## start Selected text

It depends very much on the book and the style of writing. Harry Potter was a children's book with proper narrative, and adults could enjoy it. Some children's books are like cartoons without the speech bubbles, all short choppy sentences which are ideal for children who aren't confident readers. The latter would drive most adults batty if they tried to read them.


----------



## C.G.Ayling (Aug 25, 2011)

To my children, yes.


----------



## leep (Aug 25, 2011)

May depend on your definition of children's I guess, but I'm a big fan of YA, I've read most of the well-known series and plenty more besides.

Am I not looking in the right places or are the YA writers just turning out more inventive stories than adults?  Where are the stories about space pirates, moving cities, magicians and mythical creatures for adults?  They all seem to be far too serious and concerned with 'issues.'


----------



## rweinstein6 (Aug 2, 2011)

I read mostly MG/YA books. Probably because my daughter's shelves are full of them. Whatever she likes, I take a look at, and vice versa.


----------



## Dee Ernst (Jan 10, 2011)

I loved Walter Farley as well!!! In fact I can clearly remember sitting at my mom's typewriter plunking out story after story of a young girl (in my earlier efforts, I was always the main character) and her beautiful black/chestnut/palamino/white horse. Haven't read him in years.  I do re-read all the Little House books, all of them, in order, at least once a year.


----------



## AnnieOldham (Sep 1, 2011)

I love reading YA novels. I remember finding Lloyd Alexander's The Chronicles of Prydain on my mom's bookshelf when I was little and devouring them. Those books gave me my healthy appetite for fantasy. I found them again in hardcover a few years ago with the same cover art as my mom's and had to snatch them up. I've read them so many times since.


----------



## klouholmes (Jul 16, 2011)

## end Selected text

__Directive 1__
Copy the entries from the line with "family: Salicaceae" to the line with "common name: Dwarf fireweed", including both of those lines. Omit the pictures.
These entries bear no relation to the forum thread above.

## start Data for the task

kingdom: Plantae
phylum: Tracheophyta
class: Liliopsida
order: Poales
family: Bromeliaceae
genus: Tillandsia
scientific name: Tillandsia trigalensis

## end Data for the task
## start Data for the task

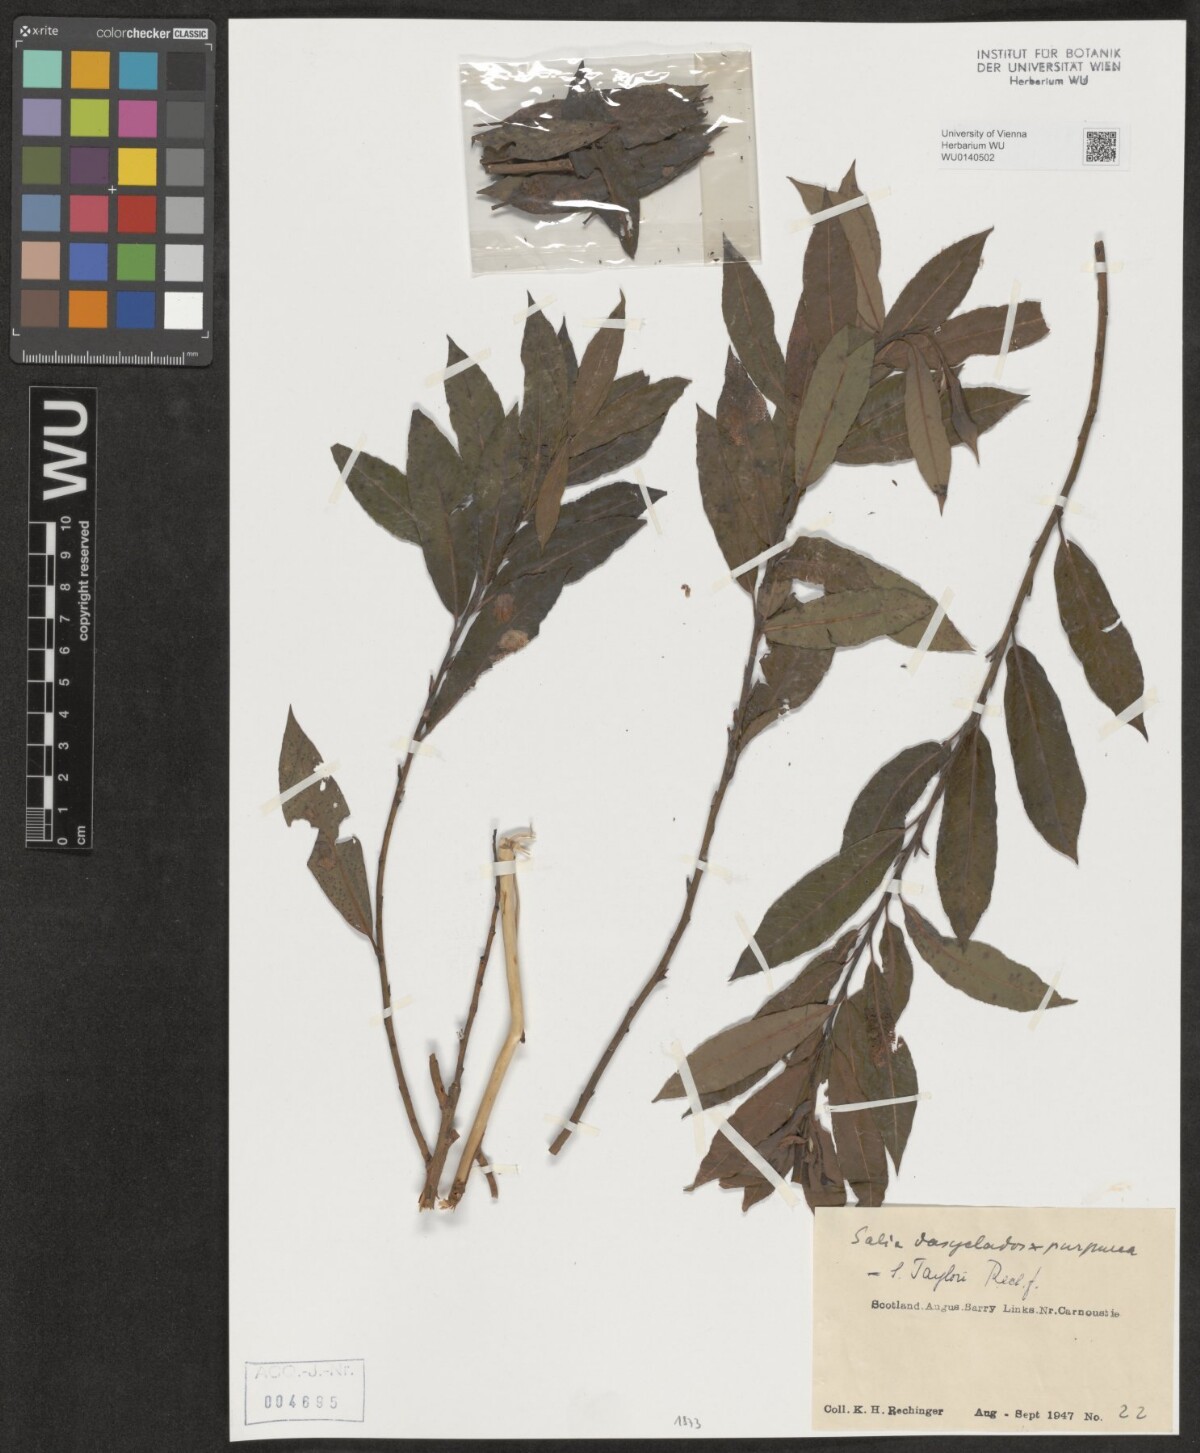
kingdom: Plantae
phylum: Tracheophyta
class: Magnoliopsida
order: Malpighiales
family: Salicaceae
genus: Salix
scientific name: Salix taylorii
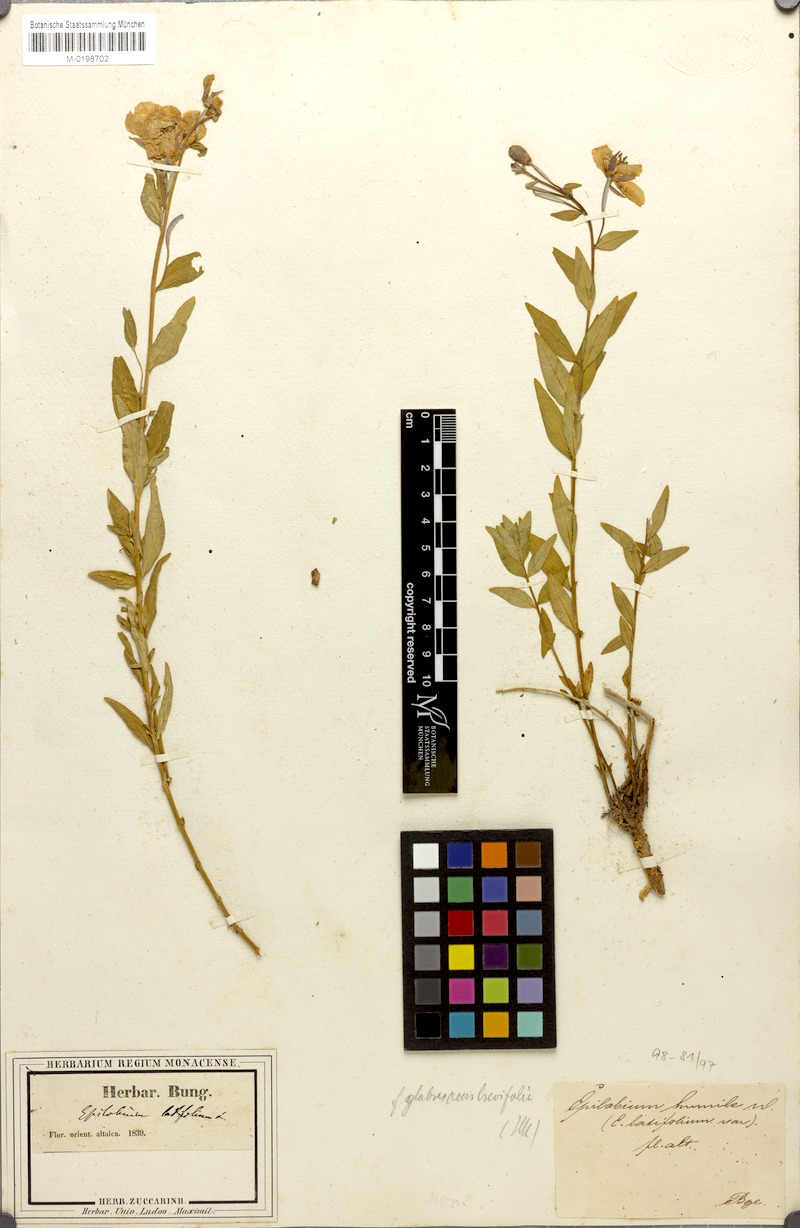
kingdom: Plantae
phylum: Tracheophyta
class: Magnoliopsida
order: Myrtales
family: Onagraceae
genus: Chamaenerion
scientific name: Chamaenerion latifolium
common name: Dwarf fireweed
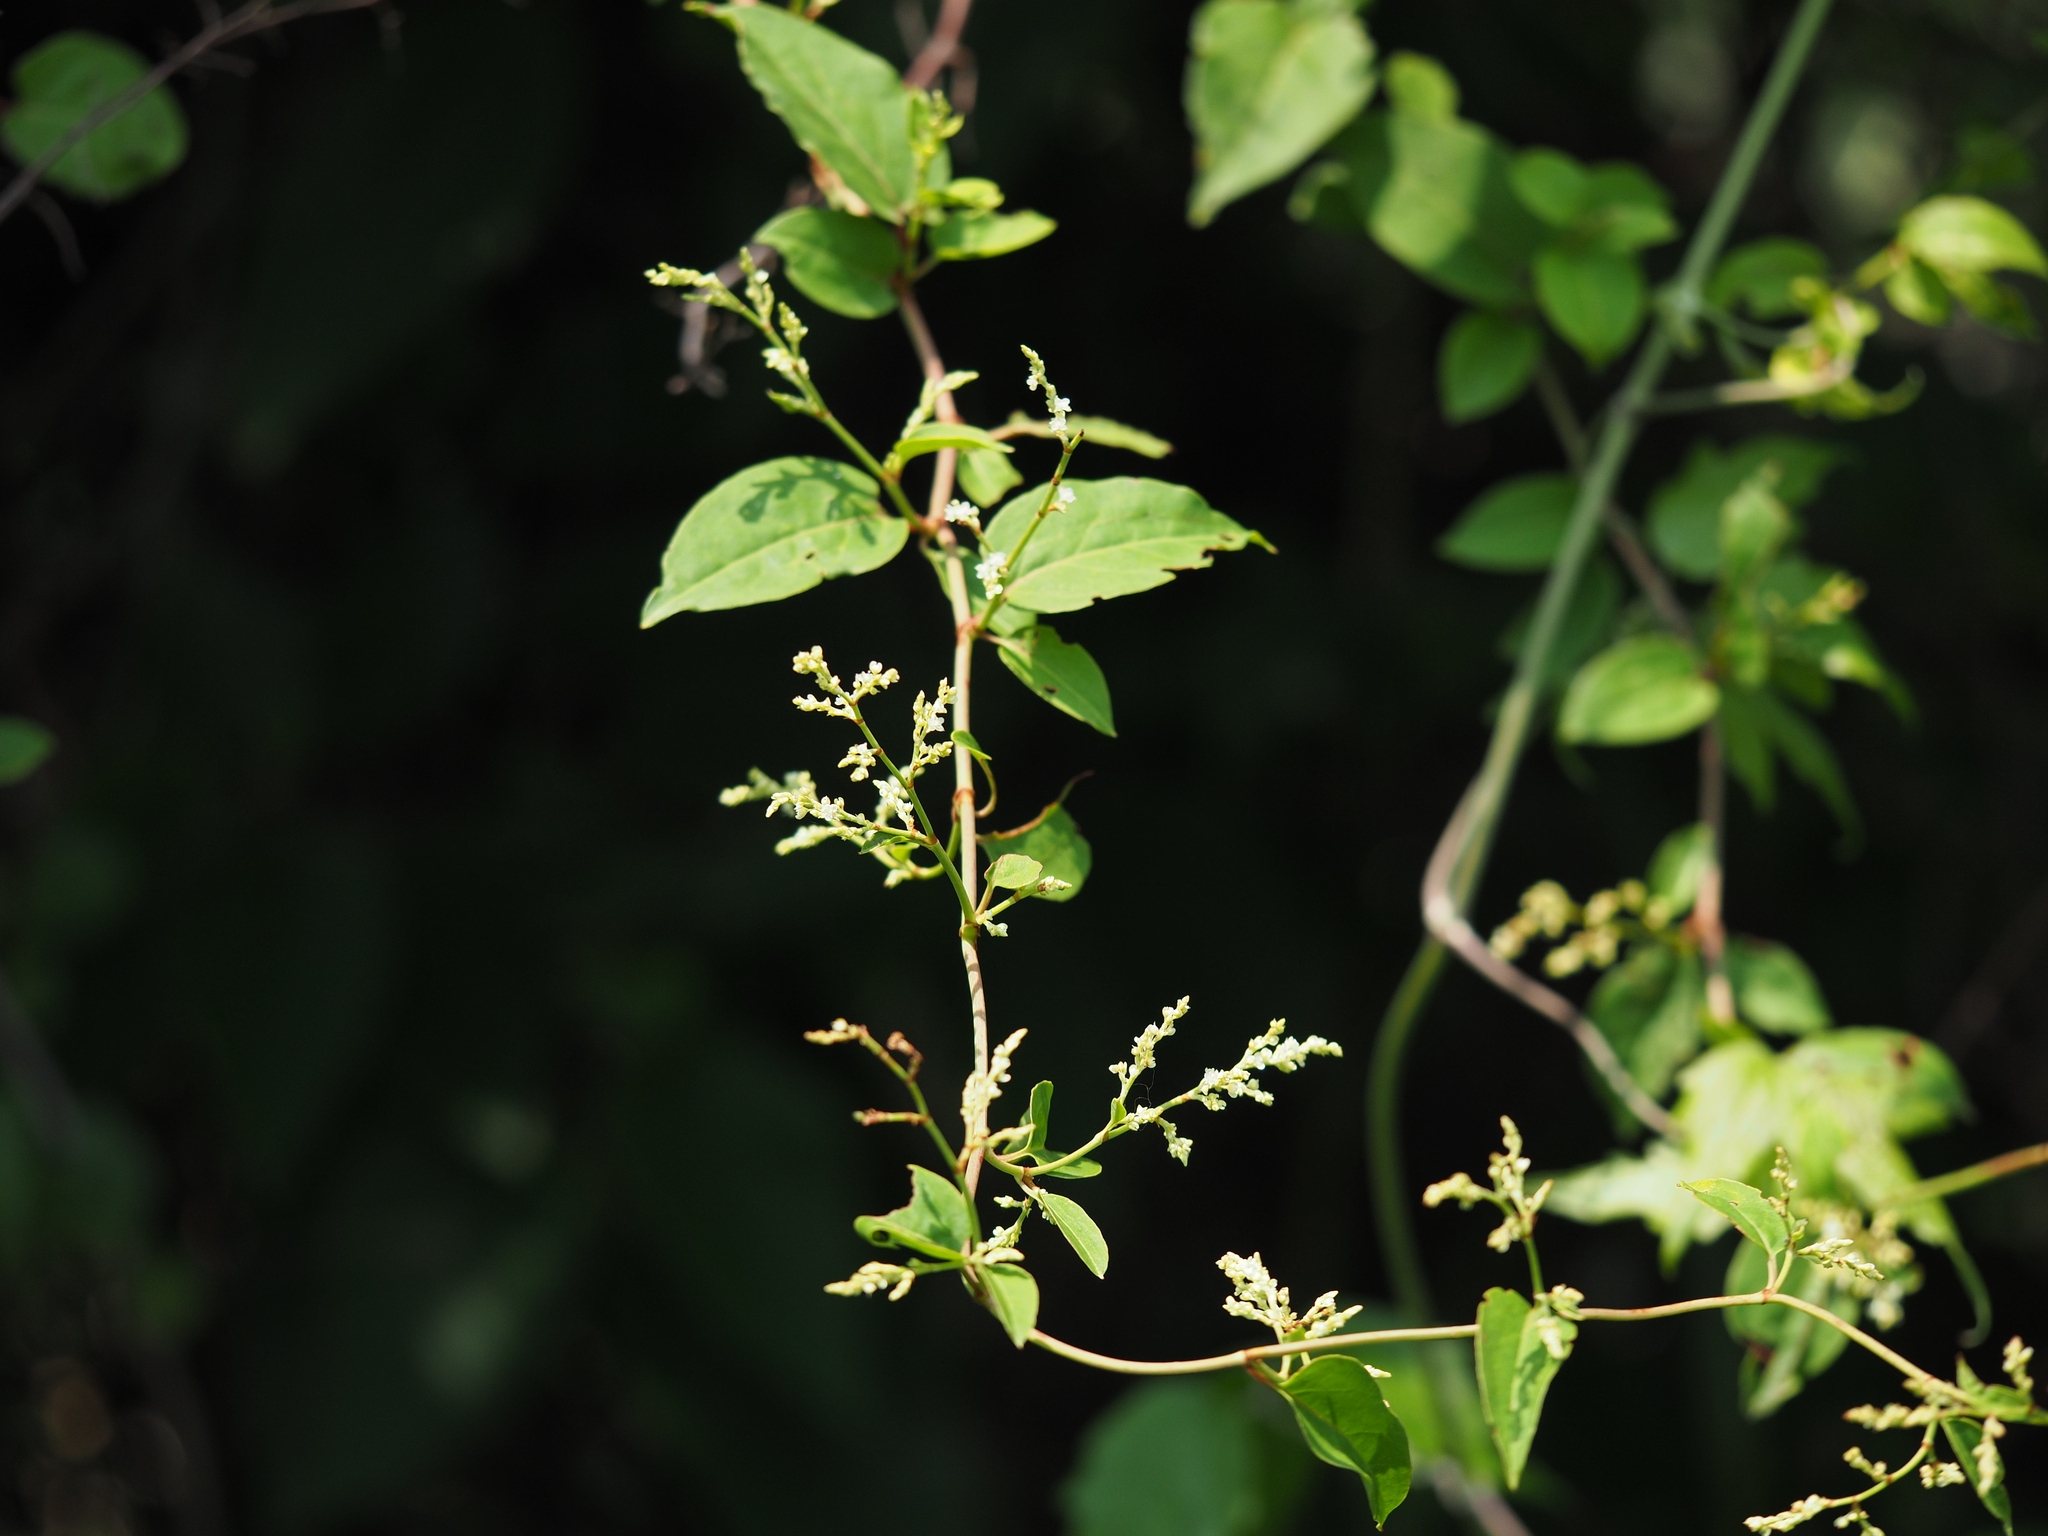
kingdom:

## end Data for the task
## start Data for the task

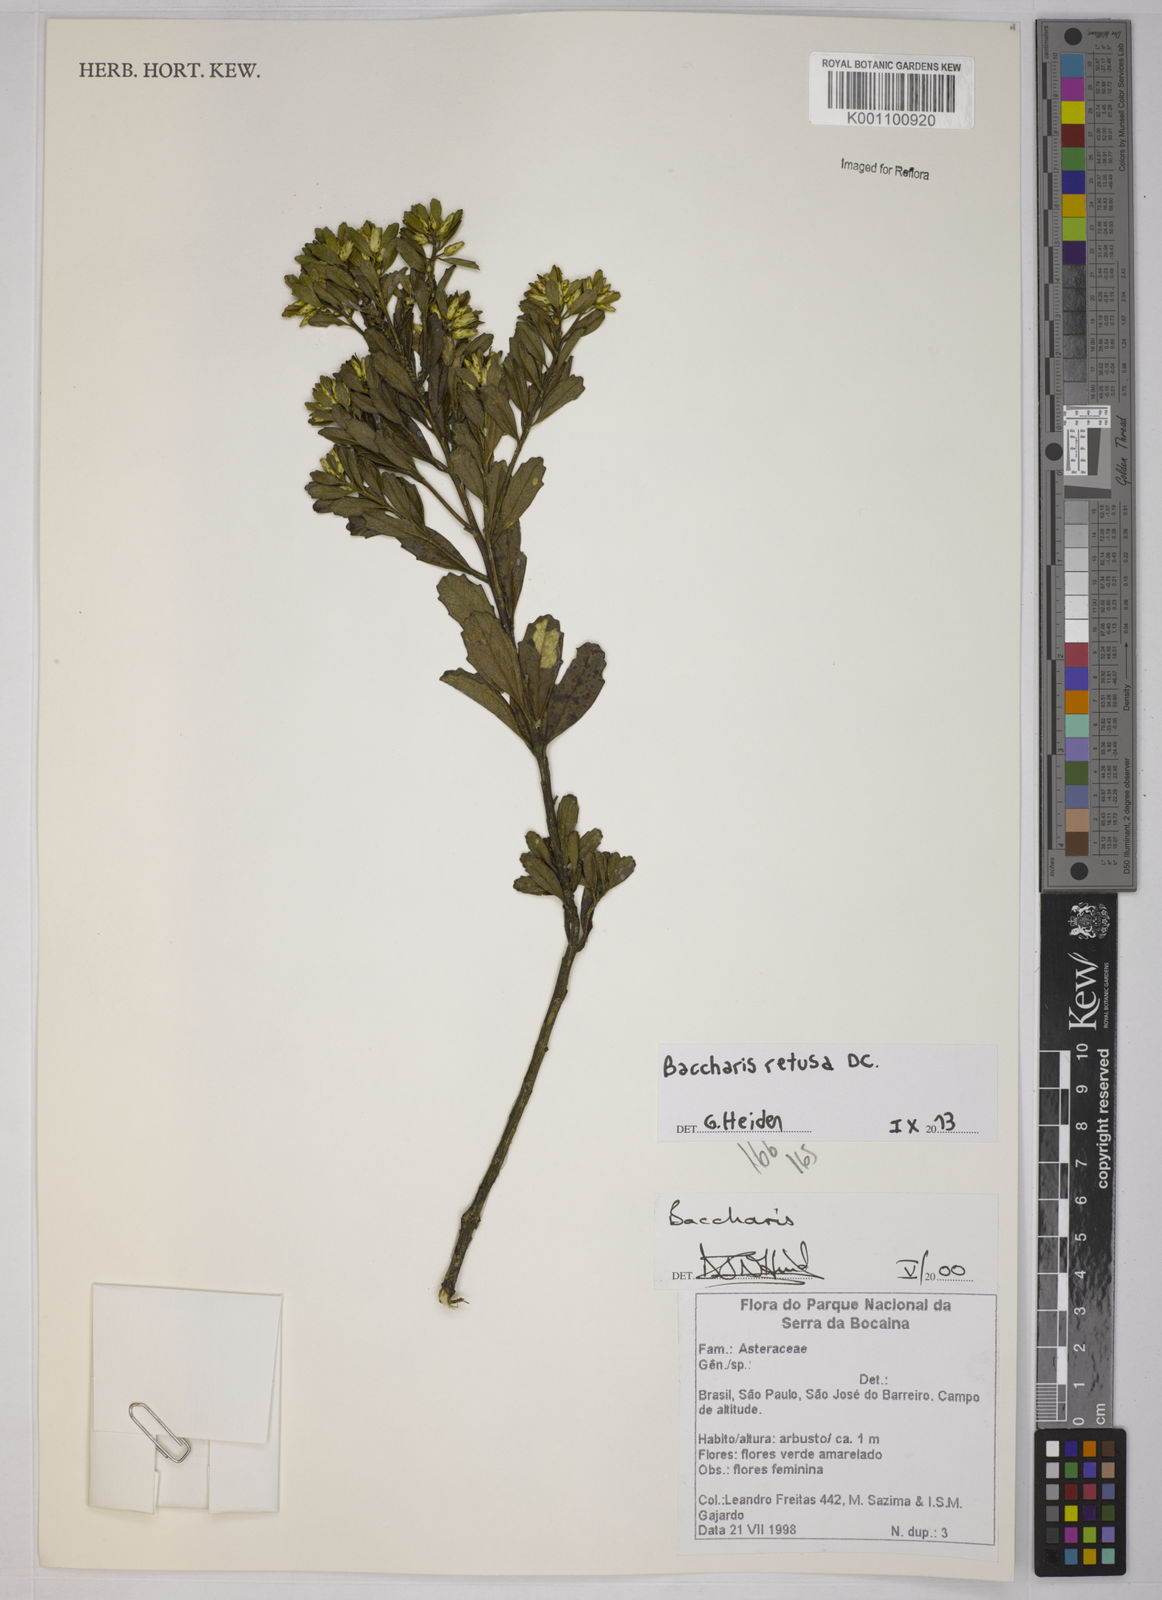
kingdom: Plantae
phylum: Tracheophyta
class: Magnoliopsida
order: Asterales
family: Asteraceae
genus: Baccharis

## end Data for the task

__Directive 2__
Condense the paragraph of the forum thread that begins "I love reading YA novels" into a shorter version that keeps its main facts.

__Result 1__
family: Salicaceae
genus: Salix
scientific name: Salix taylorii
kingdom: Plantae
phylum: Tracheophyta
class: Magnoliopsida
order: Myrtales
family: Onagraceae
genus: Chamaenerion
scientific name: Chamaenerion latifolium
common name: Dwarf fireweed

__Result 2__
The writer loves YA novels. As a child, the writer found Lloyd Alexander's The Chronicles of Prydain on mom's bookshelf and devoured them, gaining a healthy appetite for fantasy. A few years ago the writer came across hardcover copies with the same cover art as mom's, snapped them up, and has reread them many times since.